A mysterious remnant from a rare type of supernova recorded in 1181 has been explained for the first time. Two white dwarf stars collided, creating a temporary “guest star,” now labeled supernova (SN) 1181, which was recorded in historical documents in Japan and elsewhere in Asia. However, after the star dimmed, its location and structure remained a mystery until a team pinpointed its location in 2021. Now, through computer modeling and observational analysis, researchers have recreated the structure of the remnant white dwarf, a rare occurrence, explaining its double shock formation. They also discovered that high-speed stellar winds may have started blowing from its surface within just the past 20-30 years.

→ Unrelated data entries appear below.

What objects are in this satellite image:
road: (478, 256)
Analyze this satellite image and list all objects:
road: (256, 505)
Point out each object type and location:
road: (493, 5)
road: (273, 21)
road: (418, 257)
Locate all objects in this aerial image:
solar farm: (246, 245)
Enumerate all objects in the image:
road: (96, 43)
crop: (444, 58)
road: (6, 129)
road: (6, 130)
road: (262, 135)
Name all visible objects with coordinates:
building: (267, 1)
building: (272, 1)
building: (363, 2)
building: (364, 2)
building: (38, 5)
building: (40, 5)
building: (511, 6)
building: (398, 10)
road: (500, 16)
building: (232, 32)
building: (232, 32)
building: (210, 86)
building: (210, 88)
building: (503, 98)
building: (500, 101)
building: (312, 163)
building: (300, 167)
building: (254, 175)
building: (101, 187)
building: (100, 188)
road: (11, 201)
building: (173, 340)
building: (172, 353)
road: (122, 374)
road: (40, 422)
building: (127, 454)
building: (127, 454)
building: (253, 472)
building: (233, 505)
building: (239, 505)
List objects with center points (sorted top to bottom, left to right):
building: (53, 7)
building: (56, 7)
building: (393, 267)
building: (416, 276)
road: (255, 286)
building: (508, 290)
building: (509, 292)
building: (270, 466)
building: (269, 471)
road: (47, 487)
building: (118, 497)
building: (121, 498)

This finding improves our understanding of the diversity of supernova explosions, and highlights the benefits of interdisciplinary research, combining history with modern astronomy to enable new discoveries about our galaxy.

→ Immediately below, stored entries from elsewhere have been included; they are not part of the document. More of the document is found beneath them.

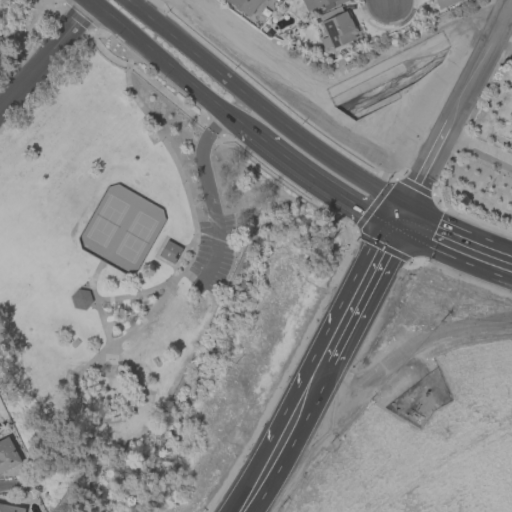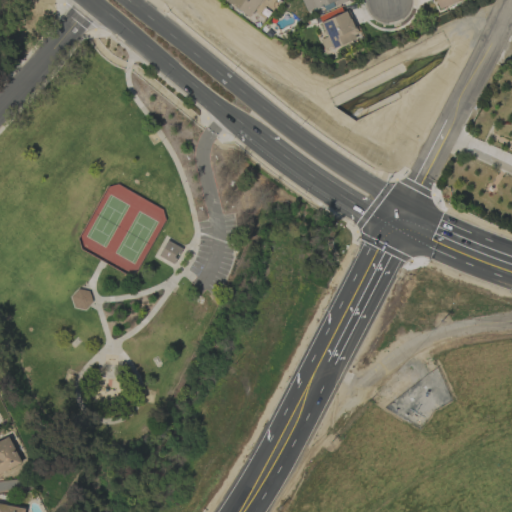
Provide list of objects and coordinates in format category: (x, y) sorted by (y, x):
road: (389, 1)
building: (318, 3)
building: (443, 3)
building: (243, 5)
park: (21, 27)
rooftop solar panel: (331, 31)
building: (337, 31)
road: (502, 42)
road: (47, 56)
road: (165, 62)
road: (489, 95)
road: (456, 108)
road: (263, 110)
road: (253, 132)
road: (456, 136)
road: (328, 188)
road: (209, 192)
road: (203, 212)
park: (107, 221)
road: (194, 223)
park: (136, 238)
road: (456, 241)
building: (169, 252)
building: (170, 252)
parking lot: (214, 253)
park: (144, 288)
road: (364, 288)
building: (80, 299)
road: (131, 333)
road: (300, 409)
road: (107, 421)
building: (7, 455)
road: (257, 485)
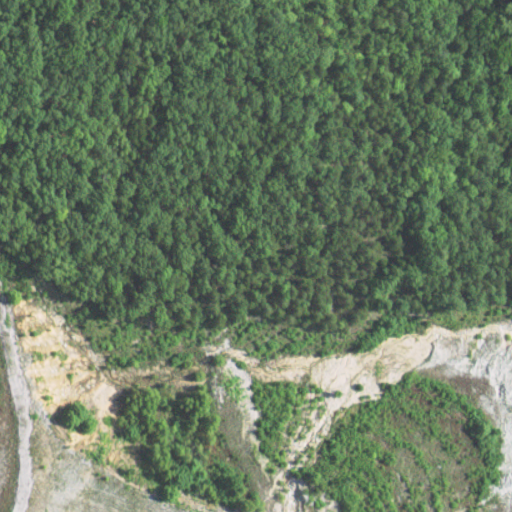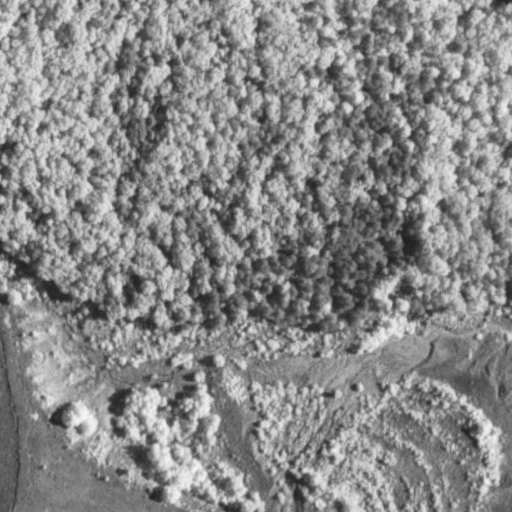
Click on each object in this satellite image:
quarry: (252, 409)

It is the year 1181 and in Japan the Genpei War (1180-85) has recently begun. It will lead to a shift in political power from aristocratic families to the new military-based shogunate, which will establish itself in the coastal city of Kamakura near modern-day Tokyo. A record of this tumultuous period was compiled in a diary format in the Azuma Kagami. It chronicled not only people’s lives and key events (with varying accuracy), but other daily observations, including the appearance of a new star.

“There are many accounts of this temporary guest star in historical records from Japan, China and Korea. At its peak, the star’s brightness was comparable to Saturn’s. It remained visible to the naked eye for about 180 days, until it gradually dimmed out of sight. The remnant of the SN 1181 explosion is now very old, so it is dark and difficult to find,” explained lead author Takatoshi Ko, a doctoral student from the Department of Astronomy at the University of Tokyo.

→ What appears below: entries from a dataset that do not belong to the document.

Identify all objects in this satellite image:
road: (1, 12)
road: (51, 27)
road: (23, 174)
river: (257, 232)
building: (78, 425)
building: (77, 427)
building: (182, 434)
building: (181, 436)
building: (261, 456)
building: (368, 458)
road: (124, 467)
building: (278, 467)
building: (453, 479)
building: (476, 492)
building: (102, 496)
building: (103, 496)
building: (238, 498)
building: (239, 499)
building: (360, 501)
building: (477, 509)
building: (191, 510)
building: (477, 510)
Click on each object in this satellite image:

The remnant of this guest star, labeled supernova remnant (SNR) 1181, was found to have been created when two extremely dense, Earth-sized stars, called white dwarfs, collided. This created a rare type of supernova, called a Type Iax supernova, which left behind a single, bright and fast-rotating white dwarf. Aided by observations on its position noted in the historical document, modern astrophysicists finally pinpointed its location in 2021 in a nebula towards the constellation Cassiopeia.

Due to its rare nature and location within our galaxy, SNR 1181 has been the subject of much observational research. This suggested that SNR 1181 is made up of two shock regions, an outer region and an inner one. In this new study, the research group analyzed the latest X-ray data to construct a theoretical computer model to explain these observations, and which has recreated the previously unexplained structure of this supernova remnant.

The main challenge was that according to conventional understanding, when two white dwarfs collide like this, they should explode and disappear. However, this merger left behind a white dwarf. The spinning white dwarf was expected to create a stellar wind (a fast-flowing stream of particles) immediately after its formation. However, what the researchers found was something else.

“If the wind had started blowing immediately after SNR 1181’s formation, we couldn’t reproduce the observed size of the inner shock region,” said Ko. “However, by treating the wind’s onset time as variable, we succeeded in explaining all of the observed features of SNR 1181 accurately and unraveling the mysterious properties of this high-speed wind. We were also able to simultaneously track the time evolution of each shock region, using numerical calculations.”

The team was very surprised to find that according to their calculations, the wind may have started blowing only very recently, within the past 20-30 years. They suggest this may indicate that the white dwarf has started to burn again, possibly due to some of the matter thrown out by the explosion witnessed in 1181 falling back to its surface, increasing its density and temperature over a threshold to restart burning.

To validate their computer model, the team is now preparing to further observe SNR 1181 using the Very Large Array (VLA) radio telescope based in central New Mexico state in the U.S., and the 8.2 meter-class Subaru Telescope in the U.S. state of Hawaii.

“The ability to determine the age of supernova remnants or the brightness at the time of their explosion through archaeological perspectives is a rare and invaluable asset to modern astronomy,” said Ko. “Such interdisciplinary research is both exciting and highlights the immense potential for combining diverse fields to uncover new dimensions of astronomical phenomena.”